WASHINGTON -- The government's fight to protect farm subsidies against a World Trade Organization challenge may go on for years, and the subsidies will be safe in the meantime, U.S. trade representative Robert Zoellick said Wednesday.
Unless the preliminary report itself is changed, "you can be 100 percent sure we are going to appeal," Zoellick said.
The appeals through the litigation process "could last months or possibly a year or years," Zoellick told a House Agriculture Committee hearing.
The WTO panel had decided that U.S. subsidies increase domestic cotton production and wrongly force down world cotton prices. The United States contends its subsidies are allowed under WTO rules. U.S. farm group officials fear that, if the decision in the cotton case is allowed to stand, other subsidies also could be challenged.
Zoellick said the appeals process will protect the subsidy system. "There is no immediate impact for farmers and ranchers around the country," he said. "This is a marathon, it is not a sprint."
Agriculture Committee Chairman Bob Goodlatte, R-Va., also said the subsidy system is in no present danger. "This litigation is the beginning, not the end, of the process," he said. "It is certainly not the end of farm programs."
Even if the WTO ultimately decides against the United States, WTO rules would give the U.S. government more time to come into compliance, Zoellick said.
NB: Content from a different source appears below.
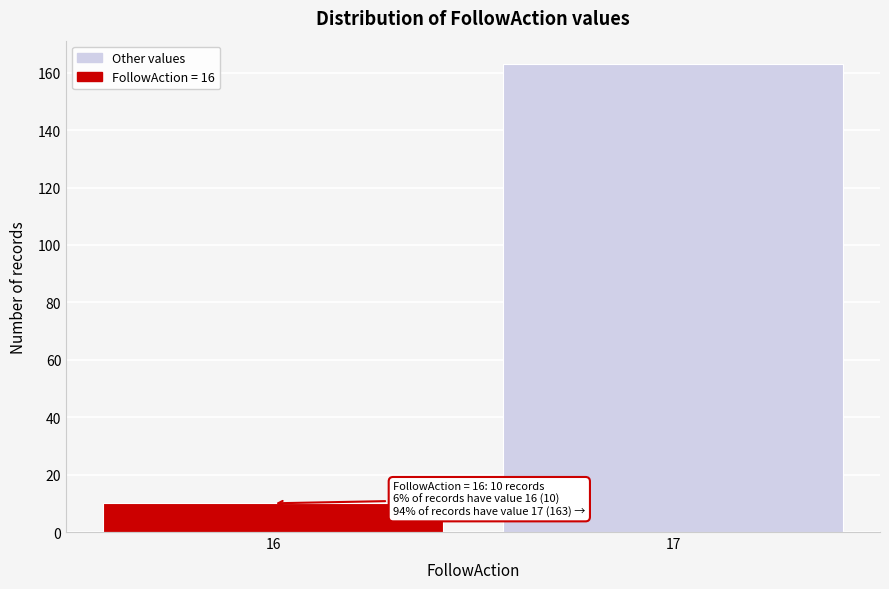

Reading left to right, list all the values displayed in this chart.

16=10	17=163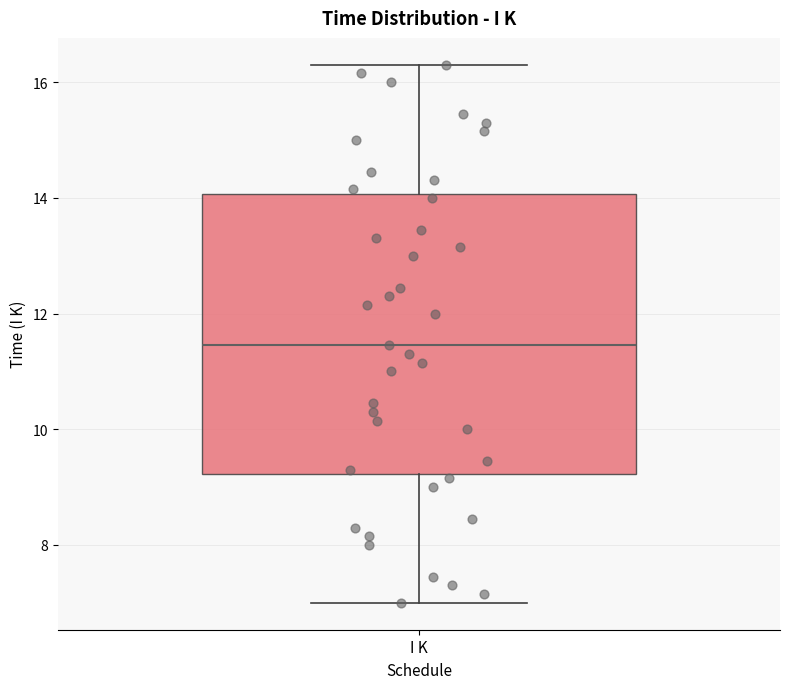

Where does the lower whisker of the box for I K end on the y-axis? The values are not printed on the chart, so give them approximately, as read against the axis.

7.0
By choosing to take the subsidy issue to the panel of judges instead of negotiating it as part of ongoing world trade talks, Brazil may have created a time-consuming problem, Zoellick said.
"I think it would be a very big mistake to try to solve very complex agricultural issues through the process of litigation country by country," Zoellick said. "It is piecemeal, it is uneven, it's going to be very drawn out and, in my view, it is contentious and ultimately counterproductive."
Zoellick also said the Brazilian strategy on cotton could undermine the WTO talks on worldwide reform of farm tariffs and subsidies. "If other countries decide to stand back and litigate their way, as opposed to negotiate, I think it is going to be a very complicated and nonproductive approach for everyone," he said.
The Brazilian ambassador to the United States, Roberto Abdenur, disputed Zoellick's contention that Brazil had embarked on a second-track approach on farm trade disputes.
"Brazil does not favor litigation over negotiation -- very much to the contrary," Abdenur told reporters after the hearing. We have been forced to go along the path of litigation in this case precisely because of the lack of will on the part of the U.S. and other countries to engage in serious negotiation."